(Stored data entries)

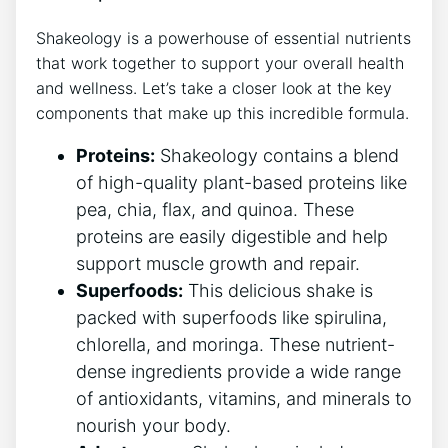
Shakeology is a powerhouse of essential ⁤nutrients
that work together to ​support your overall health
and wellness. Let’s‍ take a closer look at the key‍
components that make up this incredible formula.
Proteins:
Shakeology contains ‌a blend
of high-quality plant-based proteins‌ like
⁣pea, chia, flax, and quinoa. These
proteins are easily digestible​ and help ​
support muscle growth​ and repair.
Superfoods:
This delicious shake is
packed with superfoods like spirulina,
‍chlorella, and moringa. These nutrient-
dense ingredients provide a wide range
of antioxidants, ‍vitamins, and minerals ​to
nourish⁢ your body.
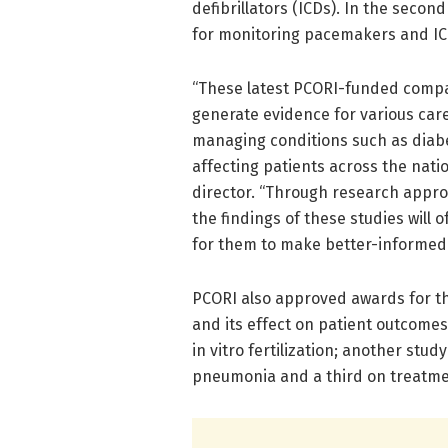
defibrillators (ICDs). In the seco
for monitoring pacemakers and IC
“These latest PCORI-funded compara
generate evidence for various car
managing conditions such as diabe
affecting patients across the natio
director. “Through research appro
the findings of these studies will 
for them to make better-informed 
PCORI also approved awards for th
and its effect on patient outcomes
in vitro fertilization; another stu
pneumonia and a third on treatmen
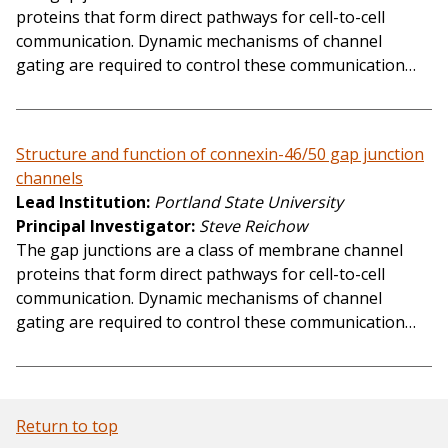
proteins that form direct pathways for cell-to-cell
communication. Dynamic mechanisms of channel
gating are required to control these communication…
Structure and function of connexin-46/50 gap junction
channels
Lead Institution
Portland State University
Principal Investigator
Steve Reichow
The gap junctions are a class of membrane channel
proteins that form direct pathways for cell-to-cell
communication. Dynamic mechanisms of channel
gating are required to control these communication…
Return to top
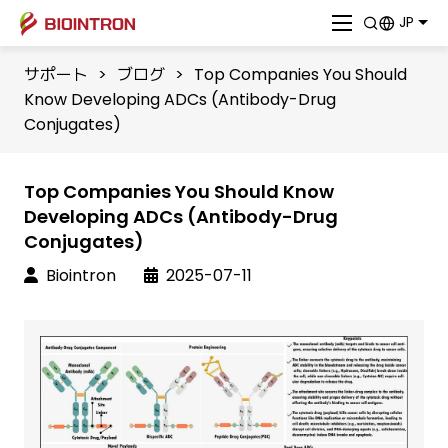
JP
サポート
>
ブログ
>
​Top Companies You Should
Know Developing ADCs (Antibody-Drug
Conjugates)
​Top Companies You Should Know
Developing ADCs (Antibody-Drug
Conjugates)
Biointron
2025-07-11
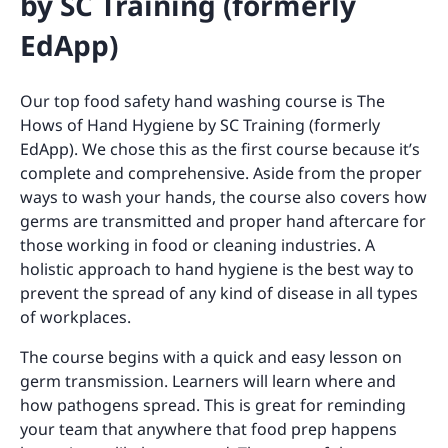
by SC Training (formerly
EdApp)
Our top food safety hand washing course is The
Hows of Hand Hygiene by SC Training (formerly
EdApp). We chose this as the first course because it’s
complete and comprehensive. Aside from the proper
ways to wash your hands, the course also covers how
germs are transmitted and proper hand aftercare for
those working in food or cleaning industries. A
holistic approach to hand hygiene is the best way to
prevent the spread of any kind of disease in all types
of workplaces.
The course begins with a quick and easy lesson on
germ transmission. Learners will learn where and
how pathogens spread. This is great for reminding
your team that anywhere that food prep happens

▶ Task: Please take the lines from the beginning of the data above through the line holding "packed with superfoods" and transcribe them exactly, without any pictures.

▶ Solved problem:
Shakeology is a powerhouse of essential ⁤nutrients
that work together to ​support your overall health
and wellness. Let’s‍ take a closer look at the key‍
components that make up this incredible formula.
Proteins:
Shakeology contains ‌a blend
of high-quality plant-based proteins‌ like
⁣pea, chia, flax, and quinoa. These
proteins are easily digestible​ and help ​
support muscle growth​ and repair.
Superfoods:
This delicious shake is
packed with superfoods like spirulina,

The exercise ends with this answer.